Saved data entries:
################

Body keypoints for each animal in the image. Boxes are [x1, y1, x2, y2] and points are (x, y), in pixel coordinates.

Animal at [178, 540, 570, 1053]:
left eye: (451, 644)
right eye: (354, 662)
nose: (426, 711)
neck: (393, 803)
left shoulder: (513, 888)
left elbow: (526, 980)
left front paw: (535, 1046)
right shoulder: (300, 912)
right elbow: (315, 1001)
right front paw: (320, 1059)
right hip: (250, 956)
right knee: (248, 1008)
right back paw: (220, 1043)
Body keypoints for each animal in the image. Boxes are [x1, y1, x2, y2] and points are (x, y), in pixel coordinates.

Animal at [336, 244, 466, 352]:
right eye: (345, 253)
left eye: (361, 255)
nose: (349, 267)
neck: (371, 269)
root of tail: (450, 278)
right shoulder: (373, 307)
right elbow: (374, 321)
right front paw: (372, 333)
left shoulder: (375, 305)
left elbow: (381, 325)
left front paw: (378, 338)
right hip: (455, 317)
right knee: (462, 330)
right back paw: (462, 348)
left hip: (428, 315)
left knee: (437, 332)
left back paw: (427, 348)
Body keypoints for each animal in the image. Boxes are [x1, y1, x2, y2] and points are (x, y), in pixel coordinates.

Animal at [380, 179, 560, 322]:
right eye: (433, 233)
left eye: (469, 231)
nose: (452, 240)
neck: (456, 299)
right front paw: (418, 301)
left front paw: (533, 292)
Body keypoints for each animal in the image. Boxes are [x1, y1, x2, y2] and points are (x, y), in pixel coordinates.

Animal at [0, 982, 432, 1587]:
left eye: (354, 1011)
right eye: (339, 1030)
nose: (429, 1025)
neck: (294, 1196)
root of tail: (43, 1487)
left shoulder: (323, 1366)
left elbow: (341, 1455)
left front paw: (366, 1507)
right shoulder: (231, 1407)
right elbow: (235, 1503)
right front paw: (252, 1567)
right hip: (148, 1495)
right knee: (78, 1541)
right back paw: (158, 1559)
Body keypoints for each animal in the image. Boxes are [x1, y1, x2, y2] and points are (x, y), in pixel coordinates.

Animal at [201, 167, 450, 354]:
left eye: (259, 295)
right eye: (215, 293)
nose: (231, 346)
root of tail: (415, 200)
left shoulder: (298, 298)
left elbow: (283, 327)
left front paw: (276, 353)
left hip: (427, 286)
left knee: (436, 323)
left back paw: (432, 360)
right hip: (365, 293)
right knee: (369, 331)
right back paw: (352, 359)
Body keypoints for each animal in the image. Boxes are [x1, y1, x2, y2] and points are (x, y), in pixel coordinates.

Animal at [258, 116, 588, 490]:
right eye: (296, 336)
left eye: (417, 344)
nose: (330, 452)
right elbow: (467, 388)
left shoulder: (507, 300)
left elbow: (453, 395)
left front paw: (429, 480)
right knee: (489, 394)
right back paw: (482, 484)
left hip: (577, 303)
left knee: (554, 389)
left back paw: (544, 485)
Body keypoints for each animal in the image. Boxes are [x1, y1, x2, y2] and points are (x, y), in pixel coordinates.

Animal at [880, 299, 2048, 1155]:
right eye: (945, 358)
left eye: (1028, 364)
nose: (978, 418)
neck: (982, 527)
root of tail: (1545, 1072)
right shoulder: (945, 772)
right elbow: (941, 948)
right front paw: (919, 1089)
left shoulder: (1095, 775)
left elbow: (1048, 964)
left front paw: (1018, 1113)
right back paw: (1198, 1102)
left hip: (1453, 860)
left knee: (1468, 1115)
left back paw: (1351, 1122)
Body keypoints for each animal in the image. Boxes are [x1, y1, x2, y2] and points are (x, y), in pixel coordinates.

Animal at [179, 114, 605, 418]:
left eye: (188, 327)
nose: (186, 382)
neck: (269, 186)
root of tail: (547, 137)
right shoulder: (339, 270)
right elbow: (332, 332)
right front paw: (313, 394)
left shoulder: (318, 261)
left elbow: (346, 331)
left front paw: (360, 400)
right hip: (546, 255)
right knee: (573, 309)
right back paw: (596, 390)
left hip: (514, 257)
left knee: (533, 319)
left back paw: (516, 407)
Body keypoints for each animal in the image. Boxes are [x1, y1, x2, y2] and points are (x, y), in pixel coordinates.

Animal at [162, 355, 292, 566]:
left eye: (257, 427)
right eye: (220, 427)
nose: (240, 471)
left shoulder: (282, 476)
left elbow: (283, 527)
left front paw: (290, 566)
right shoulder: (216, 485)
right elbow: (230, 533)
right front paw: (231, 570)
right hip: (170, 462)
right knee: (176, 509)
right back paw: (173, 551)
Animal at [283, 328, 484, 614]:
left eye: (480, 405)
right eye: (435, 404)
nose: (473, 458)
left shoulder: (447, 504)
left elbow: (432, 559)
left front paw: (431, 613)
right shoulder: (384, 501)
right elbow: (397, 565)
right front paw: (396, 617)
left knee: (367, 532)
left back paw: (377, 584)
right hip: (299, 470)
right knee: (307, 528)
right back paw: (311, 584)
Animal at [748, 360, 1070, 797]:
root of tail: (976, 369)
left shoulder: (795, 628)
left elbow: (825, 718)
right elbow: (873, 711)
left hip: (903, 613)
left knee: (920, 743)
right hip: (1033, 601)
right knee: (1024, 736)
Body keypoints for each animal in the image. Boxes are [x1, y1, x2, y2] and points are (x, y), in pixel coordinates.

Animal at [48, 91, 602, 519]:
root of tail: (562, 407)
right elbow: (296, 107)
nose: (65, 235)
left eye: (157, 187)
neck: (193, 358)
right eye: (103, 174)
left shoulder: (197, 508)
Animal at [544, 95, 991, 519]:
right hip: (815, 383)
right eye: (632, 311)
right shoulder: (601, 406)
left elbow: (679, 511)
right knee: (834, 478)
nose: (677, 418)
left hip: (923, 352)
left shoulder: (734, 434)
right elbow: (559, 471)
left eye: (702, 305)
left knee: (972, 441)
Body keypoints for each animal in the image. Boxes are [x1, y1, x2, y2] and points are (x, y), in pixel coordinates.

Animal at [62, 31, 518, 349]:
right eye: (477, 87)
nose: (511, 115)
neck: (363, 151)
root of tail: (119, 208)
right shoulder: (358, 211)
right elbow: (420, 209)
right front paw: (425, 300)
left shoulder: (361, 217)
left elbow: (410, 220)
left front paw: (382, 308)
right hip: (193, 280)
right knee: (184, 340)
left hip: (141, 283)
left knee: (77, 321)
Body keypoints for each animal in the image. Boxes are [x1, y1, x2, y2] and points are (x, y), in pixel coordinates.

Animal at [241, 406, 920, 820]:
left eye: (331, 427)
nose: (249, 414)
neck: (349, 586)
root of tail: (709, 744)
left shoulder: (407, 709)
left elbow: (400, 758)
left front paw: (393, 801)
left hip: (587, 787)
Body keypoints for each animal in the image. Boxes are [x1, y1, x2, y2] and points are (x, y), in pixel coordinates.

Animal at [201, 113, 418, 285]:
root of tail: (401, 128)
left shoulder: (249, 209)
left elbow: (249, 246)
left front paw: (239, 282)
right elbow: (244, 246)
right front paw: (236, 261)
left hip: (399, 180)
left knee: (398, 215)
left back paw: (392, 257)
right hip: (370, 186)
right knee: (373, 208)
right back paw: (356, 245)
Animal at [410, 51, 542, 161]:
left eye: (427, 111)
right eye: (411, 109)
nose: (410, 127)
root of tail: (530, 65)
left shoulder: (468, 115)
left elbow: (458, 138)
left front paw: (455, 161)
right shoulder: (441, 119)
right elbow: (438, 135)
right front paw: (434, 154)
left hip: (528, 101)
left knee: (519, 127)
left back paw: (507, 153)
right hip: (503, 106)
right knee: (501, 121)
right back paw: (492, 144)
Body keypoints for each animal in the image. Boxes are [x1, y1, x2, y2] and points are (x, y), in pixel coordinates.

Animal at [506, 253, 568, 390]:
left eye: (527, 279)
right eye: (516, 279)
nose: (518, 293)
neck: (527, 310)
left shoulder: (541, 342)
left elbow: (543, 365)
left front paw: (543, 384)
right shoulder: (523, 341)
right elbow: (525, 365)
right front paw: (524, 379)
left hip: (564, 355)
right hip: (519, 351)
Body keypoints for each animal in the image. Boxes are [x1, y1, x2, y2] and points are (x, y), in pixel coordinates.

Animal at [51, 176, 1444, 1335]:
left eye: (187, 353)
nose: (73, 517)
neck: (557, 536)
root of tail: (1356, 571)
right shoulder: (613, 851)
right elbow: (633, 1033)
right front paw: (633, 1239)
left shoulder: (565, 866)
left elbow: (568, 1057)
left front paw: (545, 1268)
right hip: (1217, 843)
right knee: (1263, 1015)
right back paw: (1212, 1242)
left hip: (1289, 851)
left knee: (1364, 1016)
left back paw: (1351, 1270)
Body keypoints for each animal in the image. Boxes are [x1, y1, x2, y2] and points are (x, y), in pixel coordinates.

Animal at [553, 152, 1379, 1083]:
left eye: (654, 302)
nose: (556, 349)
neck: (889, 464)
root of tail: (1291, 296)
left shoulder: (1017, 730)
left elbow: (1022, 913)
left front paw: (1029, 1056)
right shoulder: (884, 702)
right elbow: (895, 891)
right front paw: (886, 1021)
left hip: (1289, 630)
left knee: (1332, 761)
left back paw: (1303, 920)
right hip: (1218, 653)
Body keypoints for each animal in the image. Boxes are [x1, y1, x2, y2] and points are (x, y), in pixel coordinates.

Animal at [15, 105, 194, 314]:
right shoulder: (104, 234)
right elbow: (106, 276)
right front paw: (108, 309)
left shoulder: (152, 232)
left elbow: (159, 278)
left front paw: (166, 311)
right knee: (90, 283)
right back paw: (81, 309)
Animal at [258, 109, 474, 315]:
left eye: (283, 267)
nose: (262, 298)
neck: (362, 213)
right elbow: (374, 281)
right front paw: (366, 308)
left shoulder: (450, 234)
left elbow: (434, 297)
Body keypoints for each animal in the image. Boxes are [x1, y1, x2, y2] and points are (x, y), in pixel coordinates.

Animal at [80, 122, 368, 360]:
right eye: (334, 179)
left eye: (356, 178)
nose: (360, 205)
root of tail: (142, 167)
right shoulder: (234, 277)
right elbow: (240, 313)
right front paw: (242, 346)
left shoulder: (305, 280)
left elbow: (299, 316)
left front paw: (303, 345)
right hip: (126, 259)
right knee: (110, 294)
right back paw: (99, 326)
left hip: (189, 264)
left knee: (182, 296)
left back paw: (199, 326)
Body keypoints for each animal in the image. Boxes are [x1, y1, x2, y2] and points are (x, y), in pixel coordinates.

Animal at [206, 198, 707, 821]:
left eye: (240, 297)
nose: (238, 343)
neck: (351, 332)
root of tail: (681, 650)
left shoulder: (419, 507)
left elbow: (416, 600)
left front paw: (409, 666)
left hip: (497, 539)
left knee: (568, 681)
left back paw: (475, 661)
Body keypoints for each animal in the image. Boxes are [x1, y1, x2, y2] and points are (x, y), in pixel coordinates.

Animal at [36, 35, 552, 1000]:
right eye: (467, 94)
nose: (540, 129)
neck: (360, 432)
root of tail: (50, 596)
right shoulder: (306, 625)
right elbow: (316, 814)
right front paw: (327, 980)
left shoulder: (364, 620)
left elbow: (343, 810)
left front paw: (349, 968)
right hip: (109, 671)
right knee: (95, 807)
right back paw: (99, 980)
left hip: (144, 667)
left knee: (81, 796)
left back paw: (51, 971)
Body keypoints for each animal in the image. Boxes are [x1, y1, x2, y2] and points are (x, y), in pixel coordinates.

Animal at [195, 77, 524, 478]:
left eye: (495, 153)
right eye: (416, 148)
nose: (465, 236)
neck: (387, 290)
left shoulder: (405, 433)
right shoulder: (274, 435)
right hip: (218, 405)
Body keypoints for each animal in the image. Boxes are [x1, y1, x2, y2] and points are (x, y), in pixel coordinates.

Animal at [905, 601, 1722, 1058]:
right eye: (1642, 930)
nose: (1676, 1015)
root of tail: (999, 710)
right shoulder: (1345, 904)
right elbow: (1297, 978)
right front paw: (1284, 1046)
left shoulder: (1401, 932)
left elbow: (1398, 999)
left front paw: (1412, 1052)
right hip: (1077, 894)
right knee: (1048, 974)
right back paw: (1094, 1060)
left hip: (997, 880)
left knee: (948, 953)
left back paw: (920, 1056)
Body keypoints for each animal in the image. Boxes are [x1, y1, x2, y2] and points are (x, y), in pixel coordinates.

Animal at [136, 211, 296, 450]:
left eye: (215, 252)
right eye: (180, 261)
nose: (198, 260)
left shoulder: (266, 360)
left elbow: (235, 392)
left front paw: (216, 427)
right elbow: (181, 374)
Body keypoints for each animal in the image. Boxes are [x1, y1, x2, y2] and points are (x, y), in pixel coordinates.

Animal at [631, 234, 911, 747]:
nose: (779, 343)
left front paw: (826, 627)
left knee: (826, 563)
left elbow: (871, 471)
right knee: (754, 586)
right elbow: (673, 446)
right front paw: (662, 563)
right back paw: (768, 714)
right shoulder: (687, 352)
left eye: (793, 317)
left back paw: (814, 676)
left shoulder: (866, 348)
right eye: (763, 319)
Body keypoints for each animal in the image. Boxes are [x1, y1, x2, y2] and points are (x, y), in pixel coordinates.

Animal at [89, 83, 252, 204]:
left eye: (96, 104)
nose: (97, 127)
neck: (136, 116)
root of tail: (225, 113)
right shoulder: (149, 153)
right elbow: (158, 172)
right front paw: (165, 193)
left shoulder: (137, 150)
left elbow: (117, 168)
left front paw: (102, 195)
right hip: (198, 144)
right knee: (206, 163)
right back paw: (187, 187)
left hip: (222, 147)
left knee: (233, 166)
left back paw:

################

After locating the line holding "left elbow: (283, 527)" above, output exactly that line and every line after it through the line holding "nose: (473, 458)". Include nothing else.

left elbow: (283, 527)
left front paw: (290, 566)
right shoulder: (216, 485)
right elbow: (230, 533)
right front paw: (231, 570)
right hip: (170, 462)
right knee: (176, 509)
right back paw: (173, 551)
Animal at [283, 328, 484, 614]:
left eye: (480, 405)
right eye: (435, 404)
nose: (473, 458)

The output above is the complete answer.